Please give the records below back in full, exactly as shown.

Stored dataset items
= = =

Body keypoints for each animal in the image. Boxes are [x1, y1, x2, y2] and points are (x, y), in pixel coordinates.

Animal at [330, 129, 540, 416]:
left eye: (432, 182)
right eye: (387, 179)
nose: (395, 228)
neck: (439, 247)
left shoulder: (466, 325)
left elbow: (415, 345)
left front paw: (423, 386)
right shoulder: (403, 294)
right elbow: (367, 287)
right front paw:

= = =

Solution for this task |
Body keypoints for each animal in the image. Boxes are [x1, y1, x2, y2] and points are (x, y), in pixel coordinates.

Animal at [330, 129, 540, 416]:
left eye: (432, 182)
right eye: (387, 179)
nose: (395, 228)
neck: (439, 247)
left shoulder: (466, 325)
left elbow: (415, 345)
left front paw: (423, 386)
right shoulder: (403, 294)
right elbow: (367, 287)
right front paw:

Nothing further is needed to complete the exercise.